**WORK REQUEST 1**
In the article about Son of God's box office success, why don't religious-themed features normally make a splash at the box office? Explain in one to three sentences.
**WORK REQUEST 2**
Carry on the article about Son of God's box office success, starting after its final sentence.

Son of God is Box Office Success!

son of godThe Burnett-Downey film, Son of God, soared past its best opening weekend box office estimates by raking in $26.5 million in ticket sales.

Gary Susman of says that the new film, featuring the little-known Portuguese model/actor Diogo Morgado who portrays Jesus, was a hit that some say could eventually rival The Passion of the Christ, which grossed nearly $600 million at the box office ten years ago.

“Christian-themed movies are a notoriously iffy prospect,” writes Susman. “Faith-based marketing organizations insist that there’s a largely untapped audience of moviegoers out there who would gladly spend money on a film that treated their beliefs with respect, even if it came from that dreaded cesspool of sin known as Hollywood. And yet few of Hollywood’s offerings have connected with that audience in the decade since The Passion of the Christ awakened Hollywood to the potential of Christian-themed films.”

Religious-themed features don’t normally make such a splash at the box office because they are made and distributed independently. When Hollywood produces the film, however, it does so on a grander scale, with A-list actors and directors.

**DATASET**
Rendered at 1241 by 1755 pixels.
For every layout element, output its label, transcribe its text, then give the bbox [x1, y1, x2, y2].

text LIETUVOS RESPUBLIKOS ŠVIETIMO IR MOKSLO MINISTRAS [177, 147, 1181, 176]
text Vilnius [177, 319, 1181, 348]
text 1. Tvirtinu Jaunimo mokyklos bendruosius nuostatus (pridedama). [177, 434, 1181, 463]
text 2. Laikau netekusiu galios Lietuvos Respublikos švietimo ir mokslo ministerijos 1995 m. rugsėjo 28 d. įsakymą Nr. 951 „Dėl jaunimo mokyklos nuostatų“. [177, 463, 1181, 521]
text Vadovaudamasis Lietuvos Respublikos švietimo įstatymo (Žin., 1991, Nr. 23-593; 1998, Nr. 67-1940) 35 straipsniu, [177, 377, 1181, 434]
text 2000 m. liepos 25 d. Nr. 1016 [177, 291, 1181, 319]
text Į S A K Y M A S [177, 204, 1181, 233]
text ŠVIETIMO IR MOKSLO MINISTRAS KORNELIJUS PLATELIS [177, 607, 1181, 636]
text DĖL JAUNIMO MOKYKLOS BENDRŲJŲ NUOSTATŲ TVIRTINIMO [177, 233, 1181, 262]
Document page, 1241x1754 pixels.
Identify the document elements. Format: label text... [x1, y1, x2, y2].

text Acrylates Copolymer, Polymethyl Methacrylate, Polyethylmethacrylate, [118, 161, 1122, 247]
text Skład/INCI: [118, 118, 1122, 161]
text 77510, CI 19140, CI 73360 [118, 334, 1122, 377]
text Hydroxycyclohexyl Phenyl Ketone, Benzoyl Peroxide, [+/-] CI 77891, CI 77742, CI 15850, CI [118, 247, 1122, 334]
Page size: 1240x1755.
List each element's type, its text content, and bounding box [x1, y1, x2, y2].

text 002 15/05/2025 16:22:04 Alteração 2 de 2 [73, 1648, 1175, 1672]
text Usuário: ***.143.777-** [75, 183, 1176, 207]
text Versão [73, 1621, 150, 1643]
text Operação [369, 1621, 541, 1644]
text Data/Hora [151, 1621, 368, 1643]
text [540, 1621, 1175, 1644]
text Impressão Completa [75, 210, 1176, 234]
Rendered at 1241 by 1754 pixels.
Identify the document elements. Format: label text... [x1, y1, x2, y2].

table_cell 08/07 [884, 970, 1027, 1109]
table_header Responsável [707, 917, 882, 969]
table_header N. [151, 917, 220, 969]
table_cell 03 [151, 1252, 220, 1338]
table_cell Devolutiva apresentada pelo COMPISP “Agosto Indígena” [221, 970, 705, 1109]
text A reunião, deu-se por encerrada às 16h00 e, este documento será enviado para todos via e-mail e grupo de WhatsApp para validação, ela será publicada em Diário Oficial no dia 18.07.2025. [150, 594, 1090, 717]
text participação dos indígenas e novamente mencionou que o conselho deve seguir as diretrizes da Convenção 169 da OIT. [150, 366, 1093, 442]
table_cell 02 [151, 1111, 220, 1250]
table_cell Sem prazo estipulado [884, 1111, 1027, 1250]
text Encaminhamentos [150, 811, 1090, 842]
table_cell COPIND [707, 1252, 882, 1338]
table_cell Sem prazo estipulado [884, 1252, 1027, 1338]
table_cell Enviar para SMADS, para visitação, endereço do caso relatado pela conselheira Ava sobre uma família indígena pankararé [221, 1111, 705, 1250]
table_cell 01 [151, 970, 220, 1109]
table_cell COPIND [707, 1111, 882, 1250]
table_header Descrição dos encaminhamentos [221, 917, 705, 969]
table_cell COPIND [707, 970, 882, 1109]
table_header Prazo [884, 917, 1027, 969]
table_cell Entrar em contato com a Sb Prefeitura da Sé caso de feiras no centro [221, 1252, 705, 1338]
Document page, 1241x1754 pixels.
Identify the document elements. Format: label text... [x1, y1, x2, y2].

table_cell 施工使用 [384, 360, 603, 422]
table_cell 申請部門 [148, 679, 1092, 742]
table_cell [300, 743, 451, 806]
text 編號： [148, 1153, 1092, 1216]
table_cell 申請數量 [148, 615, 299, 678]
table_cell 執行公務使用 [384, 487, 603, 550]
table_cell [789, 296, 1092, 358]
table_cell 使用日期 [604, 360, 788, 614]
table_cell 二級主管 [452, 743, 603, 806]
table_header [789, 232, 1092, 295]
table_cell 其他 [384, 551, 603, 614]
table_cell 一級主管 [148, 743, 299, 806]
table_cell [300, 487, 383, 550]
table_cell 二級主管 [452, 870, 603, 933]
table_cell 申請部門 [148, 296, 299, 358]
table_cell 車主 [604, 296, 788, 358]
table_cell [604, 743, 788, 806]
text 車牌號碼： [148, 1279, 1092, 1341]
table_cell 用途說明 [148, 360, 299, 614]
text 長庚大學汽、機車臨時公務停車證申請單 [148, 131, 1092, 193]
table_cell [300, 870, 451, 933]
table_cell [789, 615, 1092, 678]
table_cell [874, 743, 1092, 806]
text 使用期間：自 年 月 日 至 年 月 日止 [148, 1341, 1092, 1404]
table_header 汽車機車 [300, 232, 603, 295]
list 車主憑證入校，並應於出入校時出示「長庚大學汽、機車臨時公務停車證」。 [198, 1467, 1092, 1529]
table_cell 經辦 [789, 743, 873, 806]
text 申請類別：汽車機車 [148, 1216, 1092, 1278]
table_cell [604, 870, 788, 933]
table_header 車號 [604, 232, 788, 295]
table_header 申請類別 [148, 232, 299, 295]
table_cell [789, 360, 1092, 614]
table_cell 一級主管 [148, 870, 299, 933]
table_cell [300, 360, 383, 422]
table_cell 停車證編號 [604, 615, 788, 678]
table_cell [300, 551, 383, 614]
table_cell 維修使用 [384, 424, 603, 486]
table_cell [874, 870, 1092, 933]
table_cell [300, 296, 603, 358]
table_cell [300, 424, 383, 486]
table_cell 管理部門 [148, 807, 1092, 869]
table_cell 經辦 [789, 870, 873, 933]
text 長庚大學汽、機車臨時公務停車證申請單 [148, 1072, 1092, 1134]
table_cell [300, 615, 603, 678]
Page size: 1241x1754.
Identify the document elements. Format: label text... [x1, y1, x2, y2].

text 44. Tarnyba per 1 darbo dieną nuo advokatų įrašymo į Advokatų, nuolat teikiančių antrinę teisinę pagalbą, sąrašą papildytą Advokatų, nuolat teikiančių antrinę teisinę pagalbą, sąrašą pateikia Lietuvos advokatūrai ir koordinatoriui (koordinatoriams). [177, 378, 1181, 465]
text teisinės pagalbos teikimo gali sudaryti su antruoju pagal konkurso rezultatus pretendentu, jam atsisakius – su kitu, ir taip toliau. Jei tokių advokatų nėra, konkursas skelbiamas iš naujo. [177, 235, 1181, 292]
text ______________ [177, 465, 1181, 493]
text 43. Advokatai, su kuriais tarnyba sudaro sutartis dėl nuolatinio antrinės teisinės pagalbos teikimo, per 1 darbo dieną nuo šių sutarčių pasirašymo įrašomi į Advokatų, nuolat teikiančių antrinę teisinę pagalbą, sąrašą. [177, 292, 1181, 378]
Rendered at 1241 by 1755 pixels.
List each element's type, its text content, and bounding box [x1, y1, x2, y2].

**TASK RESPONSE 1**
Religious-themed features don't normally make a splash at the box office because they are made and distributed independently. When Hollywood produces such a film, it works on a grander scale, with A-list actors and directors.

**TASK RESPONSE 2**
Even though Son of God isn’t quite on that level, Susman says, it does have a big-name producer in Mark Burnett (Survivor, The Apprentice) whose excellent work in this film could serve as a “bridge” between Hollywood’s “ham-fisted” previous attempts at tapping the Christian audience with big budget Biblical epics that actually appeal to Christian audiences.

For one thing, Burnett and his wife/actress Roma Downey, stick to Scripture and don’t play fast and loose with Biblical facts.

“In the New Testament, Jesus doesn’t display a whole lot of human foibles or self-doubt (why would He?) or other character quirks. So it is in Burnett’s version, where . . . Morgado portrays Jesus as quietly confident at all times. That may not be especially interesting, in terms of the kind of human drama that captivates film critics and mainstream moviegoers, but it seems to please biblical literalists who, after all, want to see a movie that reaffirms their faith rather than challenges it,” Susman writes.

Burnett and Downey also had the good sense to launch the movie on the same weekend that the Passion launched 10 years ago – the weekend before Ash Wednesday. It’s also four weeks ahead of the scheduled debut of Hollywood’s next big biblical movie – Noah – which gives Son of God four weeks to itself.

Son of God may enjoy a longer ride, however, because controversy is already surrounding Noah, which stars Gladiator star Russell Crowe, because of how it deviates from Scripture.

Christian groups who saw an early draft of the script for Noah weren’t happy with the non-biblical additions to the story such as the six-armed angels called Watchers who supposedly help fallen humanity by granting them all kinds of wonders from magic to science.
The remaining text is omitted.